My thanks to John and Paul, as ever. Opening their emails is always a delight, and this is an astoundingly clear picture. The groom, dapper in his suit, could have walked in off the streets today. Look at those faces. These are not rich people, but the dignity is remarkable.

I’m sure the Walsall Wood contingent will enjoy picking the bones out of this, and all comment is as ever, welcome. Comment here, please or mail me: BrownhillsBob at Googlemail dot com.

John Anslow wrote:

Back row, L to R: Unknown, Sam Morgan? Lizzie Jackson (married Sam Morgan 1912), Lizzie Baker, Teresa (surname unknown)
Middle row, L to R: John Jackson, Harry Newbould, Walter T C Yates (groom), Sarah Ann Baker (bride), Beattie Baker, Unknown (possibly bride’s brother, Alex),
Front row,seated, L to R: Louisa Wood? (married John Jackson 1912) Mary Jane Jackson (married Harry Newbould 1910), Eliza Baker (bride’s mother), Mary Ann Baker (aka Polly), Agnes Johnson? (née Baker) with baby May.

Hello again Bob.

Paul and I thought this photograph might be of interest to you and your readers. We’re hoping that descendants of the Walsall Wood folk in the picture might read your blog and help us to identify those whose names we either don’t know at all or else are uncertain about. You might also help us with some historical questions about the movement of people away from Walsall Wood during the early years of the last century.
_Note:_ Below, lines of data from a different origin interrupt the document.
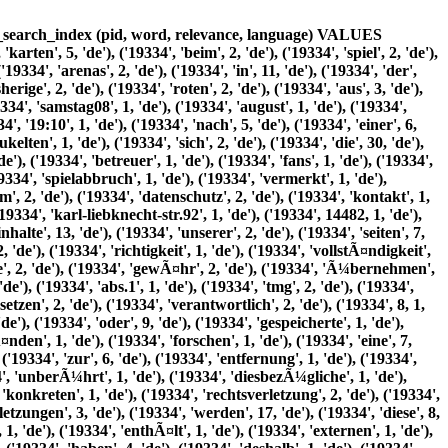
e'), ('19334', 'inhaltliche', 1, 'de'), ('19334', 'ohne', 1, 'de'), ('19334', 'konkrete', 1, 'de'), ('19334', 'anhaltspunkte', 1, 'de'), ('19334', 'zumutbar', 1, 'de'), ('19334', 'derartige', 2, 'de'), ('19334', 'urheberrecht', 2, 'de'), ('19334', 'durch', 7, 'de'), ('19334', 'seitenbetreiber', 1, 'de'), ('19334', 'erstellten', 1, 'de'), ('19334', 'werke', 1, 'de'), ('19334', 'unterliegen', 1, 'de'), ('19334', 'deutschen', 1, 'de'), ('19334', 'vervielfÃ¤ltigung', 1, 'de'), ('19334', 'bearbeitung', 1, 'de'), ('19334', 'verbreitung', 1, 'de'), ('19334', 'jede', 1, 'de'), ('19334', 'art', 1, 'de'), ('19334', 'verwertung', 1, 'de'), ('19334', 'auÃŸerhalb', 1, 'de'), ('19334', 'grenzen', 1, 'de'), ('19334', 'des', 7, 'de'), ('19334', 'urheberrechtes', 1, 'de'), ('19334', 'bedÃ¼rfen', 1, 'de'), ('19334', 'schriftlichen', 1, 'de'), ('19334', 'zustimmung', 1, 'de'), ('19334', 'jeweiligen', 1, 'de'), ('19334', 'autors', 1, 'de'), ('19334', 'bzw', 1, 'de'), ('19334', 'erstellers', 1, 'de'), ('19334', 'downloads', 1, 'de'), ('19334', 'kopien', 1, 'de'), ('19334', 'dieser', 8, 'de'), ('19334', 'seite', 2, 'de'), ('19334', 'nur', 5, 'de'), ('19334', 'privaten', 1, 'de'), ('19334', 'kommerziellen', 1, 'de'), ('19334', 'gebrauch', 1, 'de'), ('19334', 'gestattet', 1, 'de'), ('19334', 'soweit', 2, 'de'), ('19334', 'vom', 1, 'de'), ('19334', 'urheberrechte', 1, 'de'), ('19334', 'beachtet', 1, 'de'), ('19334', 'insbesondere', 1, 'de'), ('19334', 'solche', 1, 'de'), ('19334', 'gekennzeichnet', 1, 'de'), ('19334', 'sollten', 1, 'de'), ('19334', 'sie', 15, 'de'), ('19334', 'trotzdem', 1, 'de'), ('19334', 'urheberrechtsverletzung', 1, 'de'), ('19334', 'aufmerksam', 1, 'de'), ('19334', 'bitten', 1, 'de'), ('19334', 'um', 4, 'de'), ('19334', 'einen', 4, 'de'), ('19334', 'hinweis', 1, 'de'), ('19334', 'schutz', 1, 'de'), ('19334', 'ihrer', 5, 'de'), ('19334', 'personenbezogenen', 4, 'de'), ('19334', 'daten', 14, 'de'), ('19334', 'erhebung', 2, 'de'), ('19334', 'verarbeitung', 3, 'de'), ('19334', 'anlÃ¤sslich', 1, 'de'), ('19334', 'ihres', 2, 'de'), ('19334', 'besuchs', 2, 'de'), ('19334', 'webprÃ¤senz', 3, 'de'), ('19334', 'uns', 4, 'de'), ('19334', 'wichtiges', 1, 'de'), ('19334', 'anliegen', 1, 'de'), ('19334', 'ihre', 8, 'de'), ('19334', 'im', 5, 'de'), ('19334', 'rahmen', 3, 'de'), ('19334', 'gesetzlichen', 1, 'de'), ('19334', 'vorschriften', 1, 'de'), ('19334', 'geschÃ¼tzt', 1, 'de'), ('19334', 'nachfolgend', 1, 'de'), ('19334', 'finden', 1, 'de'), ('19334', 'welche', 1, 'de'), ('19334', 'wÃ¤hrend', 1, 'de'), ('19334', 'erfaÃŸt', 2, 'de'), ('19334', 'wie', 1, 'de'), ('19334', 'genutzt', 1, 'de'), ('19334', 1, 1, 'de'), ('19334', 'jeder', 2, 'de'), ('19334', 'zugriff', 1, 'de'), ('19334', 'unsere', 1, 'de'), ('19334', 'abruf', 2, 'de'), ('19334', 'hinterlegten', 1, 'de'), ('19334', 'datei', 2, 'de'), ('19334', 'protokolliert', 3, 'de'), ('19334', 'speicherung', 5, 'de'), ('19334', 'dient', 1, 'de'), ('19334', 'internen', 1, 'de'), ('19334', 'systembezogenen', 1, 'de'), ('19334', 'statistischen', 1, 'de'), ('19334', 'zwecken', 1, 'de'), ('19334', 'name', 1, 'de'), ('19334', 'abgerufenen', 1, 'de'), ('19334', 'datum', 1, 'de'), ('19334', 'uhrzeit', 1, 'de'), ('19334', 'abrufs', 1, 'de'), ('19334', 'Ã¼bertragene', 1, 'de'), ('19334', 'datenmenge', 1, 'de'), ('19334', 'meldung', 1, 'de'), ('19334', 'Ã¼ber', 5, 'de'), ('19334', 'erfolgreichen', 1, 'de'), ('19334', 'webbrowser', 1, 'de'), ('19334', 'anfragende', 1, 'de'), ('19334', 'domain', 1, 'de'), ('19334', 'zusÃ¤tzlich', 1, 'de'), ('19334', 'ip', 1, 'de'), ('19334', 'adressen', 1, 'de'), ('19334', 'anfragenden', 1, 'de'), ('19334', 'rechner', 1, 'de'), ('19334', 'weitergehende', 1, 'de'), ('19334', 'personenbezogene', 2, 'de'), ('19334', 'wenn', 3, 'de'), ('19334', 'angaben', 1, 'de'), ('19334', 'freiwillig', 1, 'de'), ('19334', 'etwa', 1, 'de'), ('19334', 'anfrage', 2, 'de'), ('19334', 'registrierung', 1, 'de'), ('19334', 'machen', 1, 'de'), ('19334', 2, 1, 'de'), ('19334', 'weitergabe', 1, 'de'), ('19334', 'personenbezogener', 1, 'de'), ('19334', 'verfÃ¼gung', 1, 'de'), ('19334', 'gestellt', 1, 'de'), ('19334', 'verwenden', 1, 'de'), ('19334', 'beantwortung', 1, 'de'), ('19334', 'anfragen', 1, 'de'), ('19334', 'abwicklung', 1, 'de'), ('19334', 'ihnen', 2, 'de')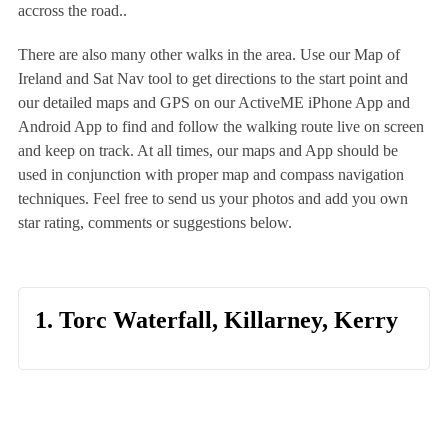
accross the road..
There are also many other walks in the area. Use our Map of
Ireland and Sat Nav tool to get directions to the start point and
our detailed maps and GPS on our ActiveME iPhone App and
Android App to find and follow the walking route live on screen
and keep on track. At all times, our maps and App should be
used in conjunction with proper map and compass navigation
techniques. Feel free to send us your photos and add you own
star rating, comments or suggestions below.
1. Torc Waterfall, Killarney, Kerry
The photograph was taken at the wedding of Walter Yates and Annie Baker on 1st August 1910. The groom’s guests are all from Walsall Wood, where Walter had been living and working, and the bride’s from Stafford; they are probably celebrating at the bride’s family home just off the Stone Road.

These are not well-to-do folk: Walter is a coal miner, Annie had been in domestic service; the guests, likewise, are in the boot-making trade, are domestic servants or colliers or work at the brickyard. (Stafford was at that time, I believe, a centre for boot and shoe manufacture.) Here they all are, ordinary working people, in their Sunday best for a very important day.

Some appear solemn while others suppress a smile. It was not considered the done thing to show one’s teeth: only lunatics did that; the dazzling grin became fashionable, I’m told, only after the influence of Hollywood film stars.

We do not know how it was that Walter came to lodge with the Jacksons at the thatched cottage on Streets Corner, or during which years he resided there; he had been born at Aston in 1885 and we believe he had no surviving immediate family in 1910. Shortly before this picture was taken he moved up to Yorkshire and, after the wedding, he and Annie settled there in the well-known coal-mining village of Grimethorpe.

Perhaps someone can also help us to understand why so many people moved away from Walsall Wood in the early years of the Twentieth Century. Were the coal seams becoming worked out? Was there a recession? Miners in our own family moved to the coalfields of Kent, South Wales and Yorkshire, just as their fathers had gone looking for work in Northumberland during the 1880s. Others went out to the United States, particularly around Pittsburgh, ‘the Silicon Valley of the early 1900s’. Here the men found work in the steel mills and the women in domestic service; most never returned.

Walter and Annie had three children by the time conscription for married men came into force in June 1916. Walter was conscripted into 2nd Battalion, Bedfordshire regiment and was posted missing in action during the Battle of The Somme on 11th July 1916. His name is inscribed on the Thiepval Memorial to those whose bodies have never been recovered.

Back row, L to R:
Unknown, Sam Morgan? Lizzie Jackson (married Sam Morgan 1912), Lizzie Baker, Teresa (surname unknown)

Middle row, L to R:
John Jackson, Harry Newbould, Walter T C Yates (groom), Sarah Ann Baker (bride), Beattie Baker, Unknown (possibly bride’s brother, Alex).

Front row,seated, L to R:
Louisa Wood? (married John Jackson 1912) Mary Jane Jackson (married Harry Newbould 1910), Eliza Baker (bride’s mother), Mary Ann Baker (aka Polly), Agnes Johnson? (née Baker) with baby May.

All the Jacksons were living at Streets Corner at the time this picture was taken. John, a miner, later kept the General Store of the opposite side of Lichfield Road.

Sam Morgan was also a miner, living in Brookland Road, but we’re not sure if that’s him on the back row.